WORK TO BE COMPLETED
Your response should contain each line of the data that includes "Getting".
▬▬▬▬▬▬▬▬▬▬
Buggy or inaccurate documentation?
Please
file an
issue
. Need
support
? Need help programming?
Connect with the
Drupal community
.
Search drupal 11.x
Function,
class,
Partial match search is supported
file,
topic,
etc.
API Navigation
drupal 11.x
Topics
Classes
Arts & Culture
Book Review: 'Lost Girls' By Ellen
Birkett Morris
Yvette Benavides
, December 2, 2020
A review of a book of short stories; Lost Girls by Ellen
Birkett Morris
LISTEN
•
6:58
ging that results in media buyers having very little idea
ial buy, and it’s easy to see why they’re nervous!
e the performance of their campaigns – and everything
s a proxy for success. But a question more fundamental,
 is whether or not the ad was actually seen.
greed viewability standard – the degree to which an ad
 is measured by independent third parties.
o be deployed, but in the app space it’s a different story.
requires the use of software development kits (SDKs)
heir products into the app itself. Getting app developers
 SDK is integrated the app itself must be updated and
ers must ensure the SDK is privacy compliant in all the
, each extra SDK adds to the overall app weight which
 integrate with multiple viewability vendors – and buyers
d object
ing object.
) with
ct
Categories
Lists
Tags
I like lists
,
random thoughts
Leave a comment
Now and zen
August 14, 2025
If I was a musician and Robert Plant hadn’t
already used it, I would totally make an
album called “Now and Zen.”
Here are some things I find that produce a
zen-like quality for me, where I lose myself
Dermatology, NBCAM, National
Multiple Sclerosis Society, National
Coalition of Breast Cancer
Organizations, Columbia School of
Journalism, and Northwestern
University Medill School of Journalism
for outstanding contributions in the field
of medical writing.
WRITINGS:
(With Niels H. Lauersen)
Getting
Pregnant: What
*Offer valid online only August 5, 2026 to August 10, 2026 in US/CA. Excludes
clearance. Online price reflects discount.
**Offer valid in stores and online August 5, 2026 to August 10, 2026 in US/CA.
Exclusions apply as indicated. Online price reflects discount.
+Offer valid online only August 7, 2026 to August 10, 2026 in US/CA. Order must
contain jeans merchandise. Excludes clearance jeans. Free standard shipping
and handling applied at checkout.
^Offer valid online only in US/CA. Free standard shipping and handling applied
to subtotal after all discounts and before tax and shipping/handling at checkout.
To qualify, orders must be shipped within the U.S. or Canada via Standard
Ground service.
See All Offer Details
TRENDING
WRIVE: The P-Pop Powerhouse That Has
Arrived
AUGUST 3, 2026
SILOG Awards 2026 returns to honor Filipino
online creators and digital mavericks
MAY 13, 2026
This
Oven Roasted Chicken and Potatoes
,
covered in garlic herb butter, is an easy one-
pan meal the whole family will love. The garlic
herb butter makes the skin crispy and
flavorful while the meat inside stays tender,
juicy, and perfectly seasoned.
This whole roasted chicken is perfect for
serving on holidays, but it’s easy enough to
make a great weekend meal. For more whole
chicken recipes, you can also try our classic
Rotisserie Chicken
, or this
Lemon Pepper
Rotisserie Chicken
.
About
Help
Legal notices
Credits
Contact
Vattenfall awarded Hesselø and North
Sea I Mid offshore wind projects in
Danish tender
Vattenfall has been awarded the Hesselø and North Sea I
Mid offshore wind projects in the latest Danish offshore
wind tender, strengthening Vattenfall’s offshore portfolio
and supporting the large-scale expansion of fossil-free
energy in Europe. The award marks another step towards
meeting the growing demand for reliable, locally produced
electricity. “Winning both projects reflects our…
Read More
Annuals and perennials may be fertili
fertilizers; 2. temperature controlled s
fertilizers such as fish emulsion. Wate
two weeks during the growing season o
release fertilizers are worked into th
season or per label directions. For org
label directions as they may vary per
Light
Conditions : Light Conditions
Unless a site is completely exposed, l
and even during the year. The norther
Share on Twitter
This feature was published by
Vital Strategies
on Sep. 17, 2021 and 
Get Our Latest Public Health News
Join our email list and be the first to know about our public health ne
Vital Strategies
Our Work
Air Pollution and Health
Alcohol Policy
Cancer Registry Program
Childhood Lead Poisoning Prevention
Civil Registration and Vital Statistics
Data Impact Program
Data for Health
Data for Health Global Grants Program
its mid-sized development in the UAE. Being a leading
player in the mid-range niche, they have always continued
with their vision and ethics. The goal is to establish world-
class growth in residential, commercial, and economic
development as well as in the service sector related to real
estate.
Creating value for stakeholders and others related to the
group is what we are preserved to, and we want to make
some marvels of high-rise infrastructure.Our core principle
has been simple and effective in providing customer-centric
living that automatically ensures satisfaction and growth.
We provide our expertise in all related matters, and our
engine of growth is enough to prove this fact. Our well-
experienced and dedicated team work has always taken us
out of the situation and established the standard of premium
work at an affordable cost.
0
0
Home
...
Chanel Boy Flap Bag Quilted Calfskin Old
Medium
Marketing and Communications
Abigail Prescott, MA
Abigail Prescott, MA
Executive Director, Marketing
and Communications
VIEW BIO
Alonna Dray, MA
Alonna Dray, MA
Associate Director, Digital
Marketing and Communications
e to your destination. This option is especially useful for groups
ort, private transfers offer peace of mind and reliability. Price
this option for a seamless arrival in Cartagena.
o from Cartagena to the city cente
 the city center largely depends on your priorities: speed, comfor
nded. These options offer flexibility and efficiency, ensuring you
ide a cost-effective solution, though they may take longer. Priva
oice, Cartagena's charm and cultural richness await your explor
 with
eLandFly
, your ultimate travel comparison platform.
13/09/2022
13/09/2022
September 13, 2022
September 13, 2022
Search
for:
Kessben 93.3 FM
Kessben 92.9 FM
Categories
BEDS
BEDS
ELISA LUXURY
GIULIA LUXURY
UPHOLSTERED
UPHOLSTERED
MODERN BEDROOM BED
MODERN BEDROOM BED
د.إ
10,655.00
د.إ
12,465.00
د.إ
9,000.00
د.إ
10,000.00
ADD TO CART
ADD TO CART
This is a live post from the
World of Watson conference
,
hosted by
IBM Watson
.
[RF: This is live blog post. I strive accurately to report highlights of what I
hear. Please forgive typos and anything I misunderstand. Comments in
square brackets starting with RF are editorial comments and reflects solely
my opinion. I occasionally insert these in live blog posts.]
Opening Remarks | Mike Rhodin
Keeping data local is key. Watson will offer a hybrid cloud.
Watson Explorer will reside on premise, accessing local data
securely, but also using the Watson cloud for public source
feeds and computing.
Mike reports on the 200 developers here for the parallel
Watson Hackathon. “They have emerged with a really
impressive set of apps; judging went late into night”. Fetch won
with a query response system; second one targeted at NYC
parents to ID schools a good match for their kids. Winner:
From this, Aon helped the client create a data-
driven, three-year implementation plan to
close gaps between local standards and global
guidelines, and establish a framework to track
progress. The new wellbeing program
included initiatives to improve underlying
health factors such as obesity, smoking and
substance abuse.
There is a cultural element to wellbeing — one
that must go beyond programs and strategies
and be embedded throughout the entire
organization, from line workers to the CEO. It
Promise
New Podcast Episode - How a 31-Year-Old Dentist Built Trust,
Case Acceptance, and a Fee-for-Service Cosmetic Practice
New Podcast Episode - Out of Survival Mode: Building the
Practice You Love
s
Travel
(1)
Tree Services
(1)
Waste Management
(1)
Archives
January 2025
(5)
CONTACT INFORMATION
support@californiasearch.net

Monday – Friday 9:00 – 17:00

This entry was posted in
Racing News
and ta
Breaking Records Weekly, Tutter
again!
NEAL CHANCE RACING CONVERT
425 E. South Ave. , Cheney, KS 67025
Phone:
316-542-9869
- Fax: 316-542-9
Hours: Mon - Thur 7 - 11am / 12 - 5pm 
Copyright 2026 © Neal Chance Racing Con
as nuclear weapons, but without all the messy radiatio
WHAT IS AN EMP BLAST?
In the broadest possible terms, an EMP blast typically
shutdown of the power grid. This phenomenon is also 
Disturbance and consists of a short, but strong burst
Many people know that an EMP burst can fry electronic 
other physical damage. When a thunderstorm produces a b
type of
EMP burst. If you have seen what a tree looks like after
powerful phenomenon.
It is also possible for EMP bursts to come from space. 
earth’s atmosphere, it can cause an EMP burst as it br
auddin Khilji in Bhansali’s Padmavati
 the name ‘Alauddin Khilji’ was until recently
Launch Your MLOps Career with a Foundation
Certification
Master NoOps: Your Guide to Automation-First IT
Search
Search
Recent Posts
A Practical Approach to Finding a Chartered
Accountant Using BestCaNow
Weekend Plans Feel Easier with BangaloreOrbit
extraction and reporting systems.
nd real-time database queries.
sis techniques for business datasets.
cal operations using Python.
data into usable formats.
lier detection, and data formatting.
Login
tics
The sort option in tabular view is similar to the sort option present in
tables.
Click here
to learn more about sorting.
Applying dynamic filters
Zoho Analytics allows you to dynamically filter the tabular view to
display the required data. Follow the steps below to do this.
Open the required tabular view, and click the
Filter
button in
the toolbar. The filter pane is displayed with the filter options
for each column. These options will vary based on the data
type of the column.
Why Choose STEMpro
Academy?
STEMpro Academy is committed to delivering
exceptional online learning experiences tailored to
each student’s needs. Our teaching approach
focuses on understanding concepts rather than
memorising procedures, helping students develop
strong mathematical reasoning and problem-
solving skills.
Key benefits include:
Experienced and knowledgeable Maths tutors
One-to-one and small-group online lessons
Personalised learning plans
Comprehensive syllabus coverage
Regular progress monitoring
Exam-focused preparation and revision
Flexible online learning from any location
▬▬▬▬▬▬▬▬▬▬
RESULT
heir products into the app itself. Getting app developers
Getting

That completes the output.